Derek Chauvin, 45, was filmed kneeling on Mr Floyd’s neck for more than nine minutes during his arrest last May.

The widely watched footage sparked worldwide protests against racism and excessive use of force by police.

If members of the public hadn’t taken video of Chauvin choking Mr Floyd to death, it is almost certain that Chauvin would have been able to avoid any charges at all; it would have been the word of a few black people against that of a police officer.

Meanwhile, here in the UK, a police union – the Metropolitan Police Federation – has been campaigning to prevent what it calls “trial by social media”.

These people mean the practice of posting video evidence of police misdeeds on Facebook and (particularly) Twitter.

I wrote about this less than a week ago. At that time, I quoted this tweet –

– and added:

“Two good points, don’t you think?
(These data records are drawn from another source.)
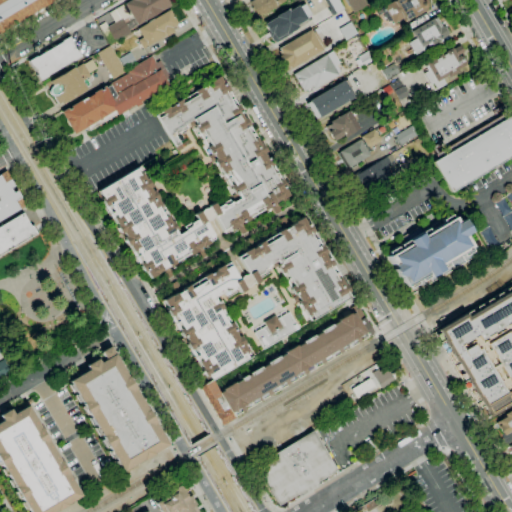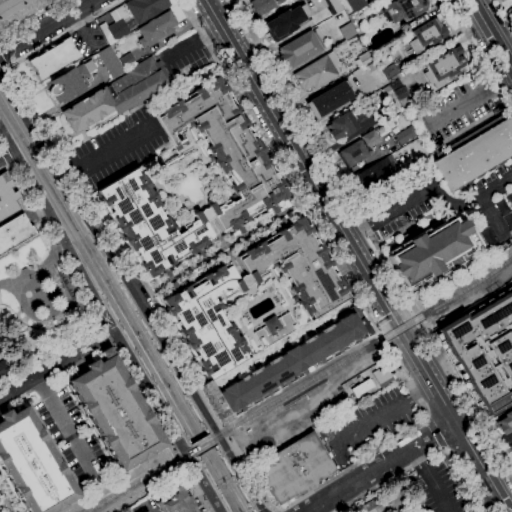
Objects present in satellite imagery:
building: (280, 1)
building: (332, 4)
building: (354, 4)
building: (260, 5)
building: (355, 5)
building: (262, 6)
building: (333, 6)
building: (143, 8)
building: (145, 8)
building: (401, 9)
building: (403, 9)
building: (18, 10)
building: (19, 11)
road: (504, 12)
road: (29, 18)
building: (286, 20)
building: (285, 22)
road: (43, 25)
building: (116, 25)
building: (116, 25)
building: (155, 28)
building: (156, 28)
road: (71, 29)
building: (346, 30)
building: (347, 31)
building: (425, 34)
road: (491, 34)
building: (426, 35)
road: (193, 43)
building: (299, 48)
building: (300, 49)
road: (478, 55)
building: (52, 58)
building: (53, 58)
building: (127, 60)
building: (109, 61)
building: (110, 62)
road: (2, 63)
building: (443, 66)
building: (443, 66)
road: (6, 70)
building: (315, 72)
building: (317, 72)
building: (68, 82)
building: (70, 82)
building: (399, 92)
building: (117, 95)
building: (113, 96)
building: (327, 99)
building: (329, 100)
road: (471, 100)
road: (26, 119)
building: (339, 126)
building: (341, 126)
building: (404, 135)
building: (405, 135)
building: (369, 138)
road: (8, 139)
road: (0, 144)
road: (2, 147)
building: (359, 148)
road: (105, 149)
building: (351, 153)
building: (474, 153)
building: (476, 154)
road: (8, 155)
road: (7, 156)
road: (325, 158)
railway: (42, 163)
road: (11, 165)
road: (6, 168)
building: (375, 172)
railway: (38, 173)
building: (373, 173)
building: (194, 181)
building: (196, 182)
road: (427, 189)
building: (8, 197)
building: (8, 197)
building: (509, 198)
road: (38, 210)
road: (329, 210)
building: (14, 231)
building: (14, 232)
road: (225, 247)
building: (429, 251)
building: (296, 267)
road: (32, 271)
road: (83, 291)
building: (253, 294)
park: (40, 302)
building: (206, 322)
building: (273, 328)
building: (273, 329)
road: (119, 331)
road: (108, 335)
road: (158, 336)
railway: (362, 351)
building: (482, 351)
building: (483, 351)
road: (51, 354)
road: (58, 361)
building: (286, 365)
building: (6, 366)
building: (285, 366)
building: (3, 368)
railway: (166, 374)
road: (55, 375)
railway: (157, 376)
building: (381, 376)
building: (383, 376)
building: (360, 387)
building: (361, 388)
road: (465, 394)
road: (143, 401)
building: (115, 410)
building: (116, 411)
road: (387, 412)
road: (426, 419)
building: (501, 422)
building: (505, 422)
road: (65, 424)
road: (434, 432)
railway: (203, 444)
road: (494, 444)
building: (510, 444)
road: (471, 447)
building: (510, 447)
road: (445, 448)
road: (417, 459)
building: (31, 463)
building: (32, 464)
road: (381, 466)
road: (350, 467)
building: (293, 468)
building: (294, 468)
road: (501, 475)
road: (431, 479)
railway: (142, 480)
road: (192, 485)
road: (498, 493)
building: (176, 501)
building: (176, 503)
flagpole: (288, 503)
flagpole: (283, 505)
road: (270, 508)
road: (266, 510)
road: (277, 510)
building: (142, 511)
road: (278, 511)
For clarity, they are:

“1. If nobody had taken footage of George Floyd being throttled under the knee of a US police officer, nothing would have been done about it.

“2. It is hypocritical of the MetFed to complain about the sharing of images that shame the police when its own officers have shared images of them behaving inappropriately (to say the least) with the dead bodies of members of the public.

“If the police did not behave inappropriately; if they weren’t prone to violence against the public they are meant to protect; and if we didn’t have reason to believe the system was corruptly supporting them, then nobody would be recording these images – they simply would not happen.

“So, before these people demand what are frankly fascist measures to stop us from holding them to account – and remember, they can still record us (although I understand footage from cop cameras is likely to be restricted due to failings in policing by the officers involved) – it seems clear they should try cleaning up their act instead.

“But I suppose that would take all the fun out of it.”

Well, I reckon they’re going to have all the fun taken out of it now.

Because, after the Chauvin verdict, nobody will have the nerve to suggest banning footage of police brutality from the social media.